Regulating knowledge monopolies: the case of the IPCC

This paper, Regulating Knowledge Monopolies: The Case of the IPCC by Richard S.J. Tol, calls for regulation of the IPCC. The abstract reads,
The Intergovernmental Panel on Climate Change has a monopoly on the provision of climate policy advice at the international level and a strong market position in national policy advice. This may have been the intention of the founders of the IPCC. I argue that the IPCC has a natural monopoly, as a new entrant would have to invest time and effort over a longer period to perhaps match the reputation, trust, goodwill, and network of the IPCC. The IPCC is a not-for-profit organization, and it is run by nominal volunteers; it therefore cannot engage in the price-gouging that is typical of monopolies. However, the IPCC has certainly taken up tasks outside its mandate; the IPCC has been accused of haughtiness; innovation is slow; quality may have declined; and the IPCC may have used its power to hinder competitors. There are all things that monopolies tend to do, against the public interest. The IPCC would perform better if it were regulated by an independent body which audits the IPCC procedures and assesses its performance; if outside organizations would be allowed to bid for the production of reports and the provision of services under the IPCC brand; and if policy makers would encourage potential competitors to the IPCC.
Competition is the answer to monopoly. I'm not sure that the IPCC is a natural monpoly, its power comes from the fact that the World Meteorological Organization and the UN Environment Programme back it. Its power is therefore basically the product of "government" actions. The IPCC is the sole advisor to the international negotiations on climate policy under the UN Framework Convention on Climate Change. Remove such backing and the IPCC would have to stand on its own merits - such as they are.

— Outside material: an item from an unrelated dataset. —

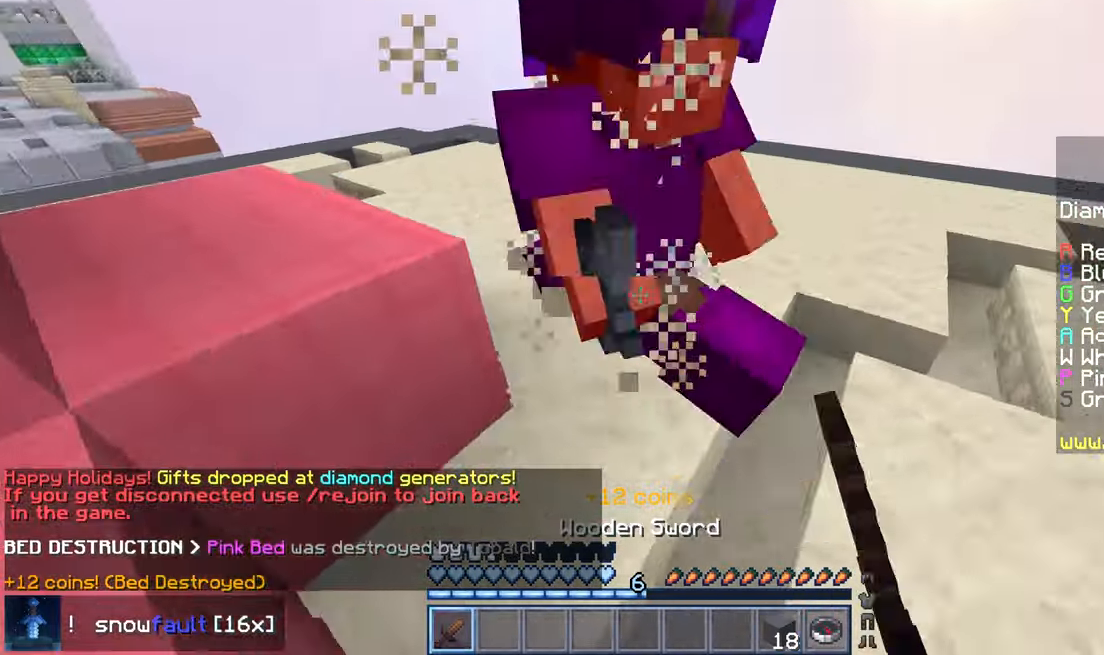
{"keys": ["up"], "mouse": [], "events": [[120, "down", "down"], [200, "down", "up"], [240, "left", "down"], [280, "up", "down"], [520, "left", "up"]]}
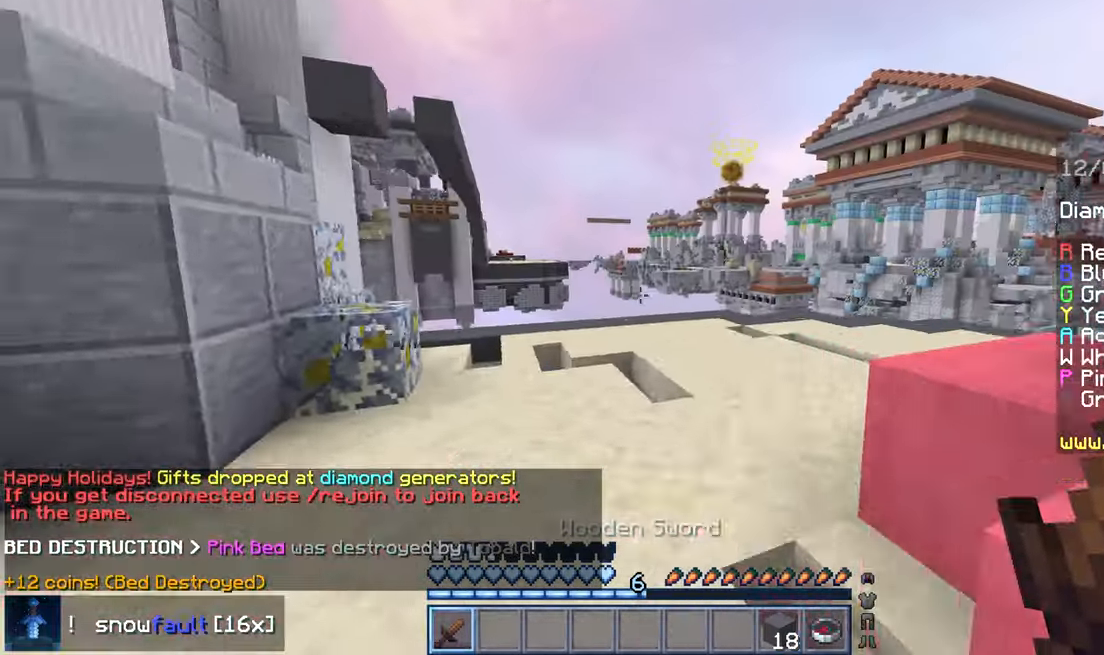
{"keys": ["left", "space", "up"], "mouse": [], "events": [[80, "space", "down"], [200, "left", "down"]]}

Tol's call for increased competition is a positive move. But he could go further and call for an end to the IPCC itself and then let other bodies, national and international, provide what ever advise they wish. Why should a free market not work in the intellectual sector in the same way its works in other sectors of the economy?

2 comments:

matt said...

I wonder what the bidding would look like under competition.

"I'll give you .8 degrees by 2050 and 1.1 by 2070, and an extra 10 centimeters in ocean levels, and that is my best offer."

Can we presume that's the sort of bidding that (implicitly) goes on inside the IPCC right now?

Richard Tol said...

@Paul
My argument indeed hinges on question whether the IPCC is a monopoly or a natural monopoly.

I argue that it's a natural monopoly, and then regulation is the answer.

I do not have strong evidence, though, and I know four people who strongly disagree with me. If the IPCC is just a monopoly, competition is the answer.